We use the hand dexterity data to illustrate re-expressions.

```{r, fig.width=7, message = FALSE, warning = FALSE}
HandDexterity <- read_csv("http://nhorton.people.amherst.edu/is5/data/Hand_dexterity.csv") %>%
  janitor::clean_names() %>%
  mutate(dominant = ifelse(dominant == 0, "Dominant hand", "Non-dominant hand")) %>%
  mutate(dominant = as.factor(dominant))
# Figure 8.20, page 248
gf_point(time_sec ~ age_yr, color = ~dominant, data = HandDexterity) %>%
  gf_labs(x = "Age (yr)", y = "Time (sec)", color = "")
HandDexterity <- HandDexterity %>%
  mutate(speed = 1 / time_sec)
# Figure 8.21
gf_point(speed ~ age_yr, color = ~dominant, data = HandDexterity) %>%
  gf_lm() %>%
  gf_labs(x = "Age (yr)", y = "Speed", color = "")
```

```{r}
handlm <- lm(speed ~ age_yr, data = HandDexterity)
# Figure 8.22
gf_histogram(~ resid(handlm), binwidth = .0075, center = .0075 / 2) %>%
  gf_labs(x = "Residuals", y = "")
```

### Section 8.7: Finding a Good Re-expression

See the table and Figure 8.23 on page 250.  

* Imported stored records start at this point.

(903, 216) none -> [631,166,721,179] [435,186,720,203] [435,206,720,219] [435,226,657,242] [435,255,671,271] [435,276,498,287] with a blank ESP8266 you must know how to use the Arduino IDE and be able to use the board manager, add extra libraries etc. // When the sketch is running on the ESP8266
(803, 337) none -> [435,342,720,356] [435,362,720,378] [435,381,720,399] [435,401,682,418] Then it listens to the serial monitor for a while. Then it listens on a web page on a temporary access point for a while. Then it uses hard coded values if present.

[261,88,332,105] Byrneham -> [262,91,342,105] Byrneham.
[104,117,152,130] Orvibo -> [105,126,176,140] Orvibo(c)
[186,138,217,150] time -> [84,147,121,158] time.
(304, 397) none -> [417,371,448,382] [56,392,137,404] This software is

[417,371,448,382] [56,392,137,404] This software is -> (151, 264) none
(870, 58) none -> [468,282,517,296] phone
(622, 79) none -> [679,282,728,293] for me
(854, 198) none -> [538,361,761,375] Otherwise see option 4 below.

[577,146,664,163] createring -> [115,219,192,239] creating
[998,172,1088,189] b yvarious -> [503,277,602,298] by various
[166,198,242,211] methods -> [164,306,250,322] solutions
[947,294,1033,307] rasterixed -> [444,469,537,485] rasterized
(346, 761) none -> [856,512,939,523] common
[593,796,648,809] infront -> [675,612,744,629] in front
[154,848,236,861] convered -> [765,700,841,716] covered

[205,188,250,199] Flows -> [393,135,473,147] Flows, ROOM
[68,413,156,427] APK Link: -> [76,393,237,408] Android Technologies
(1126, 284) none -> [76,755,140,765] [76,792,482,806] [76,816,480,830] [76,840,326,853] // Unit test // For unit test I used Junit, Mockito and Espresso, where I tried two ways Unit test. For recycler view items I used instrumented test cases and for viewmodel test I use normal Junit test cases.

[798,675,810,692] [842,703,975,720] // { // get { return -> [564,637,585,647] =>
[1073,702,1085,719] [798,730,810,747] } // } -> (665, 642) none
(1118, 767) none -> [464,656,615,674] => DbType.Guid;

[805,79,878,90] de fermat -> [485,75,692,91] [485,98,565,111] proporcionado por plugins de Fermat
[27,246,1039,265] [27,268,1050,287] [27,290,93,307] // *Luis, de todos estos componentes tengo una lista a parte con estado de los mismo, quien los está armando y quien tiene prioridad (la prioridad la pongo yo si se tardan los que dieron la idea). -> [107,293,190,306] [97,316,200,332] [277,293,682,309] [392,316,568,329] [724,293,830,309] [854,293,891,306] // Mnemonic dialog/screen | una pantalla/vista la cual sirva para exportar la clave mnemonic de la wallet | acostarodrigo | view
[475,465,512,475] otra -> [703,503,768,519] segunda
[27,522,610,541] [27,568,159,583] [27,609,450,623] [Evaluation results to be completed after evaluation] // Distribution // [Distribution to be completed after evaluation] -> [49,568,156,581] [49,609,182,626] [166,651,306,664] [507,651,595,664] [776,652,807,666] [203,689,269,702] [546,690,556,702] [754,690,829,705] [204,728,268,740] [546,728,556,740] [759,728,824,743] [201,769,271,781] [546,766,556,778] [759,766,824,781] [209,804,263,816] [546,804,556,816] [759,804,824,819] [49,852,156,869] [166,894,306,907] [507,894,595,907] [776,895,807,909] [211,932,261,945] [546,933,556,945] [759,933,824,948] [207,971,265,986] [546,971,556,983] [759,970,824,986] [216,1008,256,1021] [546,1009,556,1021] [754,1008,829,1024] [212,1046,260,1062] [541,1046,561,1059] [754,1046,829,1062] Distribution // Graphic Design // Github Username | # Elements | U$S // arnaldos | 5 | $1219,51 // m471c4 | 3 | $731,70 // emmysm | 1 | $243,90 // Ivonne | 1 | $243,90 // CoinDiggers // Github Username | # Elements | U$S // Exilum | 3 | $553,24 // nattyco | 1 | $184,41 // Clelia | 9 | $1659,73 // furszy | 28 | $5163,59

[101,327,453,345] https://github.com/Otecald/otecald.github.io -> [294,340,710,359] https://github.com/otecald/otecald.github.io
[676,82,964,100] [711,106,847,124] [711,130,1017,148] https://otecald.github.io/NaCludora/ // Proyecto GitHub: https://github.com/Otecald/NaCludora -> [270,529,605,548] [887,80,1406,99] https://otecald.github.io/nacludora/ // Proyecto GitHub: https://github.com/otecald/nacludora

#### Step-By-Step Example: Re-Expressing to Straighten a Scatterplot

We can explore different re-expressions.

```{r}
gf_point(dive_heart_rate ~ duration_min, data = Penguins, xlab = "Duration", ylab = "DHR")
gf_point(resid(penguinlm) ~ fitted(penguinlm), data = Penguins) %>%
  gf_labs(x = "Predicted Values", y = "Residuals")
gf_histogram(~ resid(penguinlm), binwidth = 10, center = 5) %>%
  gf_labs(x = "Residuals", y = "# of Residuals")
```

Mutating with the square root:  

```{r}
gf_point((dive_heart_rate)^(1 / 2) ~ duration_min, data = Penguins) %>%
  gf_labs(x = "Duration", y = "sqrt(DHR)")
```

Mutating with a log:  

```{r}
gf_point(log(dive_heart_rate) ~ duration_min, data = Penguins) %>%
  gf_labs(x = "Duration", y = "Log (DHR)")
penguinlm2 <- lm(log(dive_heart_rate) ~ duration_min, data = Penguins)
gf_point(resid(penguinlm2) ~ fitted(penguinlm2)) %>%
  gf_labs(x = "Predicted Values", y = "Residuals")
gf_histogram(~ resid(penguinlm2), binwidth = 0.1, center = .025) %>%
  gf_labs(x = "Residuals", y = "# of Residuals")
```

Mutating with a (negative) reciprocal:  

```{r}
gf_point(-1 / (dive_heart_rate) ~ duration_min, data = Penguins) %>%
  gf_labs(x = "Duration", y = "-1/DHR")
penguinlm3 <- lm(-1 / (dive_heart_rate) ~ duration_min, data = Penguins)
gf_point(resid(penguinlm3) ~ fitted(penguinlm3)) %>%
  gf_labs(x = "Predicted Values", y = "Residuals")
gf_histogram(~ resid(penguinlm3), binwidth = 0.0025, center = 0.00125) %>%
  gf_labs(x = "Residuals", y = "# of Residuals")
```

The $-1/\sqrt{DHR}$ transformation follows the same process on pages 253-254.